Это были очень темные времена, Динь. Смерть, боль и страх поселились в волчьем мире. Нельзя было чувствовать себя в безопасности. Их набеги были внезапны и жестоки, они всегда оставляли после себя много погибших и раненных, и кичились этим. В крови они видели истинную силу и проливали ее, не останавливаясь ни перед чем.
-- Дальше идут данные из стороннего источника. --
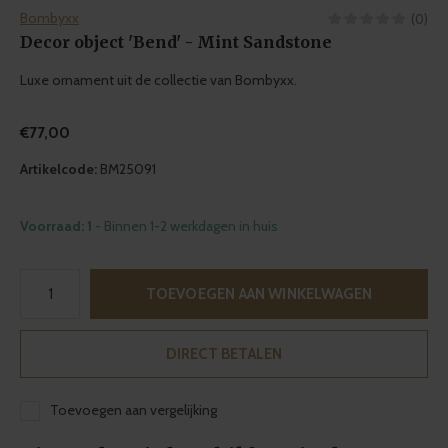
Bombyxx
(0)
Decor object 'Bend' - Mint Sandstone
Luxe ornament uit de collectie van Bombyxx.
€77,00
Artikelcode:
BM25091
Voorraad: 1
- Binnen 1-2 werkdagen in huis
TOEVOEGEN AAN WINKELWAGEN
DIRECT BETALEN
Toevoegen aan vergelijking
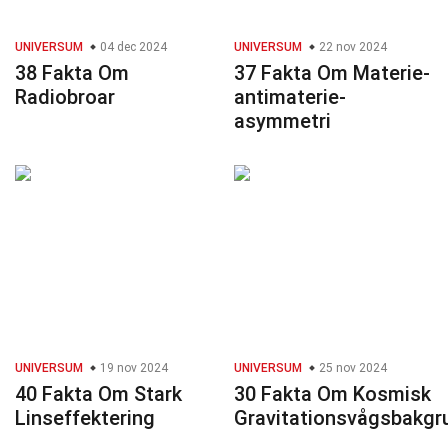
UNIVERSUM
04 dec 2024
UNIVERSUM
22 nov 2024
38 Fakta Om
37 Fakta Om Materie-
Radiobroar
antimaterie-
asymmetri
UNIVERSUM
19 nov 2024
UNIVERSUM
25 nov 2024
40 Fakta Om Stark
30 Fakta Om Kosmisk
Linseffektering
Gravitationsvågsbakgr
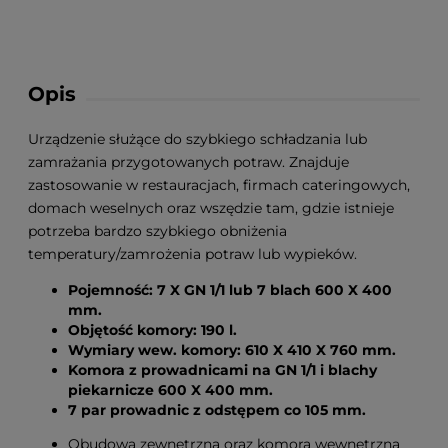
Opis
Urządzenie służące do szybkiego schładzania lub
zamrażania przygotowanych potraw. Znajduje
zastosowanie w restauracjach, firmach cateringowych,
domach weselnych oraz wszędzie tam, gdzie istnieje
potrzeba bardzo szybkiego obniżenia
temperatury/zamrożenia potraw lub wypieków.
Pojemność: 7 X GN 1/1 lub 7 blach 600 X 400
mm.
Objętość komory: 190 l.
Wymiary wew. komory: 610 X 410 X 760 mm.
Komora z prowadnicami na GN 1/1 i blachy
piekarnicze 600 X 400 mm.
7 par prowadnic z odstępem co 105 mm.
Obudowa zewnętrzna oraz komora wewnętrzna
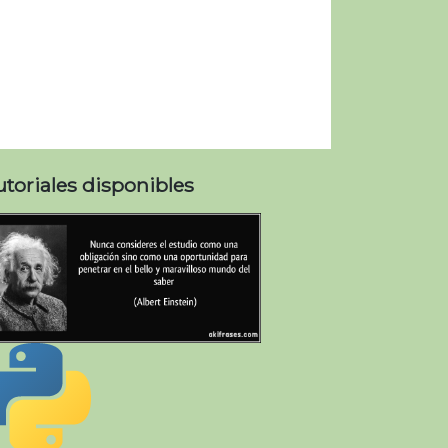
utoriales disponibles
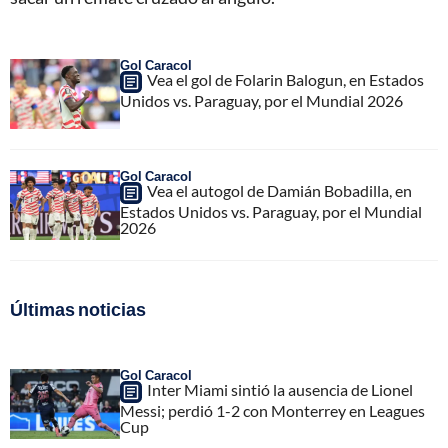
Gol Caracol
Vea el gol de Folarin Balogun, en Estados
Unidos vs. Paraguay, por el Mundial 2026
Gol Caracol
Vea el autogol de Damián Bobadilla, en
Estados Unidos vs. Paraguay, por el Mundial
2026
Últimas noticias
Gol Caracol
Inter Miami sintió la ausencia de Lionel
Messi; perdió 1-2 con Monterrey en Leagues
Cup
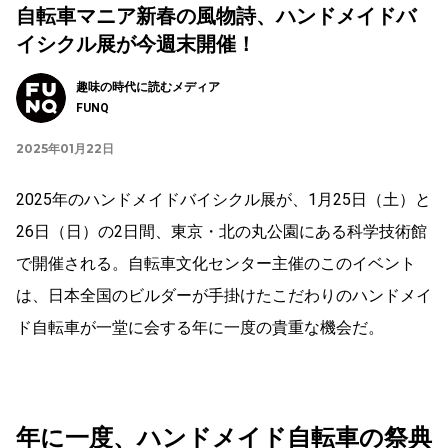
自転車マニア新春の風物詩、ハンドメイドバ
イシクル展が今週末開催！
趣味の時代に読むメディア
FUNQ
2025年01月22日
2025年のハンドメイドバイシクル展が、1月25日（土）と
26日（日）の2日間、東京・北の丸公園にある科学技術館
で開催される。自転車文化センター主催のこのイベント
は、日本全国のビルダーが手掛けたこだわりのハンドメイ
ド自転車が一堂に会する年に一度の貴重な機会だ。
年に一度、ハンドメイド自転車の祭典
Нескоро мы смогли собраться, чтобы дать им решительный отпор и уничтожить всех Черных Волков до единого. Но когда собрались… Это была великая битва.

Серые лесные волки. Рыжие степные, тонконогие, похожие на лисиц… Огромные бурые — каждый род бился в своих владениях не на жизнь, а насмерть, за Свет и свободу. Я в этом бою потеряла глаз. Да что там я? Многие вышли из боя калеками. Мы ведь даже и не представляли, сколько их, обратившихся во Тьму. Их было лишь чуть меньше, чем нас.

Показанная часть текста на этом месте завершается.